The Biden-Putin Summit

What can we expect from the summit meeting between Joe Biden and Vladimir Putin?

Nothing.

That is the expectation that Biden is setting. There will be no grand pronouncements, no reset, maybe not even a perfunctory statement of agreement on a minor point. That is part of the reason that Biden plans to hold a press conference by himself. The other part, of course, is in contrast with Donald Trump’s disastrous showing at Helsinki.

But the meeting is necessary and important. Russia is a major country, with a nuclear arsenal equivalent to America’s. Russia is adjacent to our allies in Europe and supplies energy to many of them. It has a long land border across which untoward things can happen. Those are reason enough for the leaders to meet.

The meeting is important because tensions between the two countries have increased during the 21st century. The United States has pulled out of treaties that stabilized the relationship rather than try to resolve problems. Russia has acted as an international spoiler. Both sides need to show reliability in their actions. That can only be done through meetings.

Many issues might be discussed – the situation with those treaties and how to go forward, the situation in Ukraine, American sanctions on Russia, Russia’s attacks on dissidents inside and outside Russia, the situation in Syria, America’s return to the Iran nuclear agreement, relations with China, the uses of the Arctic, and more. Both men have their own lists of priorities. It’s likely that their aides have exchanged those lists and are working to pare them down to fit in the time available.

Those aides have also been gaming out something like a SWOT analysis – Strengths, Weaknesses, Opportunities, Threats. I’ll do a bit of that here. Obviously, I’m coming at it from an Americentric viewpoint.

The real strength internationally today is in dealing with the pandemic. The pandemic hinders economies and military strength. Biden understands this and has made controlling the pandemic his first priority, with some success. In contrast, Russia is going into another wave of disease. Its people are more reluctant than Americans to be vaccinated, and its vaccine may be less effective than others. Brazil and Slovakia have raised questions about quality control in its manufacture.

Russia’s willingness to take risks to upend other countries’ expectations in terms of invading its neighbors and willingness to kill individuals seen as dissidents both inside and outside Russia is a strength. It keeps opponents off guard and makes the most of capabilities that are weaker than others’.

Russia’s role as a supplier of natural gas to Europe is a strength in dealing with Europe, to be used as leverage against the formal alliances of NATO and the EU. Both of those alliances are strengths, emphasized during Biden’s visits these two weeks.

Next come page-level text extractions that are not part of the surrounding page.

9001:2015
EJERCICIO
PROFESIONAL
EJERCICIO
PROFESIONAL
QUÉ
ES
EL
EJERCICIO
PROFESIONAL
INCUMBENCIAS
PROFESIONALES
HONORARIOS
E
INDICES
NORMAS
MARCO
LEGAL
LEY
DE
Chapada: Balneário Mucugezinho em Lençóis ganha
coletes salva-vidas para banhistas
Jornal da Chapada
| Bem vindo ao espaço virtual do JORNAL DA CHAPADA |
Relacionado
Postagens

Both countries have weaknesses in their domestic political situations. America has a major political party that is sympathetic to and influenced by Russian organizations. Russia’s poor economic situation and repression of dissidents have led to demonstrations, which repression may damp down. Putin is not grooming a successor, which is not a problem now but will become one at some point. America’s last president contines to try to undermine the succession.

The summit itself is an opportunity for Putin personally. He wants Russia to be seen as an equal to America, and a summit provides favorable optics. But that doesn’t improve Russia’s economy or pandemic status. And Russia is an equal in nuclear destructive power.

The opportunity for both is to feel the other out, understand him better, try out approaches. The personal relationship is far from the whole thing, but it’s not unimportant.

The biggest policy opportunity is likely to be in the area of the now defunct nuclear treaties. Both sides understand that nuclear war or accident is the greatest danger facing them. Additionally, both sides are looking at very expensive plans for modernizing their nuclear forces. In the economic crunch of the pandemic, sizing those plans down would be significant. Communication of actions that might look like war is important. Bringing China into discussions of limiting numbers of nuclear weapons is worth thinking about. The most that might be achieved in this meeting would be agreement to hold working meetings on these topics.

Biden will bring up Ukraine, and Putin will bring up sanctions. The most that will be mentioned of these subjects in any communiqué will be that they were discussed. Maybe some positive words can be ginned up about the Arctic.  It is possible that there will not be a joint communiqué.

Threats to a chummy outcome with roses and unicorns are pretty much everything about the relationship, which is why Biden is damping down expectations, and Putin isn’t saying much either.

In the leadup to the summit, both sides are making gestures of strength and perhaps signaling ways forward. They are predictable and not very significant.

One that I find significant is that NATO made a statement that it will not deploy new land-based missiles to Europe. It wasn’t planning to, but Russia has deployed potentially nuclear cruise missiles in the area. It was these missiles that were the proximate cause of the American withdrawal from the INF Treaty. Russia says it is willing to come back to an INF-style treaty in Europe, but it will be a long way. The activity around this issue suggests it will be discussed, although the best we can expect is the formation of a working group.

Biden will have his own interpreter and note-taker with him. He may also have Jake Sullivan or Antony Blinken along. Putin will have a similar complement of his people. The summit will take place, and we will move along to the next thing.

Update: Michael Krepon cautions against “going big” in this summit.